Of the 3265 records examined, 2115 were identified after duplicate removal. Of these, 1,982 were excluded after screening of titles and abstracts and 106 after screening for full-text eligibility. Of the 27 studies that entered the quality assessment, 24 eligible studies were included in the qualitative evidence synthesis, representing the perspectives of 373 people seeking help with lived experiences of delusions in the context of psychosis.

Gender was reported as male (n=210), female (n=110) , transgender (n=1), or not reported (n=52). Only 13 studies reported ethnicity, with white being predominant. The age of most participants ranged between 15 and 65 years.

No eligible studies were found that investigated subclinical or predelusional experiences in at-risk mental status populations using qualitative methods. Most studies were conducted in Western, educated, wealthy, industrialized, democratic (WEIRD) societies, and the majority of included participants had received or self-reported a diagnosis within the schizophrenia spectrum. Studies differed regarding whether they focused on one type or theme of delusion or delusional phenomena in general as a unified category.

Three overarching themes related to experiential changes and meanings in delirium were identified : (1) a radical reorganization of the lived world dominated by intense emotions; (2) doubt, get lost and find oneself again within delirious realities; and (3) search for meaning, belonging, and coherence beyond mere dysfunction.

Interpretation

Delusions are best understood as strongly individualized and inherently complex phenomena that arise from a dynamic interaction between interdependent subpersonal, personal, interpersonal, and sociocultural processes. Integrative approaches to delirium research, considering its potential adaptive capacity and favoring explanatory pluralism, could be advantageous.

Effective clinical care for people with psychosis may need to be tailored to more closely match and take into account the subjective experience and meaning of delusions as they are experienced, which could also help to redress power imbalances. and enduring epistemic injustices in mental health.

Added value of this study

By gathering evidence on the views of 373 people with psychosis, this study provides valuable data on the lived experience of a wide range of delusional phenomena and allows for the identification of similarities and differences between delusional and transdiagnostic themes.

Our new interpretive model, the emergent model of delusion , adds depth, nuance, and complexity to previous cognitive and phenomenological theories of delusion by providing an empirically robust, multi-layered explanation of how delusions emerge and how they are shaped by social, relational contexts. and emotional. It also highlights the role of communicative dynamics and trust in the clinical encounter with people with delusions, underscoring the epistemic value of first-person accounts as crucial sources of knowledge that can inform therapeutic interventions.

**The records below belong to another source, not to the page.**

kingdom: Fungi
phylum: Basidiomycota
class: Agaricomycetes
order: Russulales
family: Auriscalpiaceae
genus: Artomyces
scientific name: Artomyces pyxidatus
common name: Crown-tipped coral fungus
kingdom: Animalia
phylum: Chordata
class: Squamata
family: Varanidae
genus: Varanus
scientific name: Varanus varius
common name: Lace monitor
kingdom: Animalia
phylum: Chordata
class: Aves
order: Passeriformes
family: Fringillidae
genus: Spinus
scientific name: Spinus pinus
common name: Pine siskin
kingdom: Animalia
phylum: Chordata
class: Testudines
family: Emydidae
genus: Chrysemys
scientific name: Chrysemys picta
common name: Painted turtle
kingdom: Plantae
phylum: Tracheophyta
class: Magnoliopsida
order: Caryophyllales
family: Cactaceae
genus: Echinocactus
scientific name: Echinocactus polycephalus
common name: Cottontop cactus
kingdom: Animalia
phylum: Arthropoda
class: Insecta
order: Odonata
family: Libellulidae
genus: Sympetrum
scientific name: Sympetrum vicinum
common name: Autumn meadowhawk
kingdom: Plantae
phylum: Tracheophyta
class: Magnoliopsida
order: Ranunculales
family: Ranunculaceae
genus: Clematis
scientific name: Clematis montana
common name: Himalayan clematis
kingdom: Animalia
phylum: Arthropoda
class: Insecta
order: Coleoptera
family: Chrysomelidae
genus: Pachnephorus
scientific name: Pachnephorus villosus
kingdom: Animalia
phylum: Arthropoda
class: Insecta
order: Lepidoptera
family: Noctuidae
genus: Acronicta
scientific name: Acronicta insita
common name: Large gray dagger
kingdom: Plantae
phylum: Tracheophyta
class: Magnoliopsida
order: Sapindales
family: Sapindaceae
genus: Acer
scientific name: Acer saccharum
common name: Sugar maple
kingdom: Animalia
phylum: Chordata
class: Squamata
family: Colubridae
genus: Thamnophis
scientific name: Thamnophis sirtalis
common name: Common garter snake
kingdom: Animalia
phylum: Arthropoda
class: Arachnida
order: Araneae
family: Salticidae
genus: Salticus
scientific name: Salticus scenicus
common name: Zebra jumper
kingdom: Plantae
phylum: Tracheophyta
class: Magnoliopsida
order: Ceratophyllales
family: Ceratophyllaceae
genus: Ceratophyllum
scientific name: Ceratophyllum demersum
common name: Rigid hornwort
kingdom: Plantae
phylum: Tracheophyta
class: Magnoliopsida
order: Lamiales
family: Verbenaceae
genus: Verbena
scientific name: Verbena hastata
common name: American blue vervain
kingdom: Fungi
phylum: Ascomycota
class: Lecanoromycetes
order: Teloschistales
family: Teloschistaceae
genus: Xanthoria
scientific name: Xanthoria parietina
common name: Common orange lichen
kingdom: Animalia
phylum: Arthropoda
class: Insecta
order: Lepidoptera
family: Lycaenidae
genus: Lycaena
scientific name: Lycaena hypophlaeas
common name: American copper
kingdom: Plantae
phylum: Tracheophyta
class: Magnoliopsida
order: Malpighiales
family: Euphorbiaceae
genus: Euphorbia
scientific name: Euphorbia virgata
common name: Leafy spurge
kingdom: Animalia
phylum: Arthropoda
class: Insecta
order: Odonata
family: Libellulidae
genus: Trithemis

Implications of all available evidence

A deeper understanding of what people with delusions experience and might find meaningful can help guide clinical practice and improve communication within the clinical encounter. Better communication is likely to improve the quality of the therapeutic relationship and trust in individual clinicians and services, contributing to better clinical outcomes and benefiting service users and clinicians.

Our findings can inform future theoretical and causal research, and potentially contribute to the refinement of existing psychological interventions and the development of new ones for people with psychosis.

Funding : Priestley Scholars, Wellcome Trust.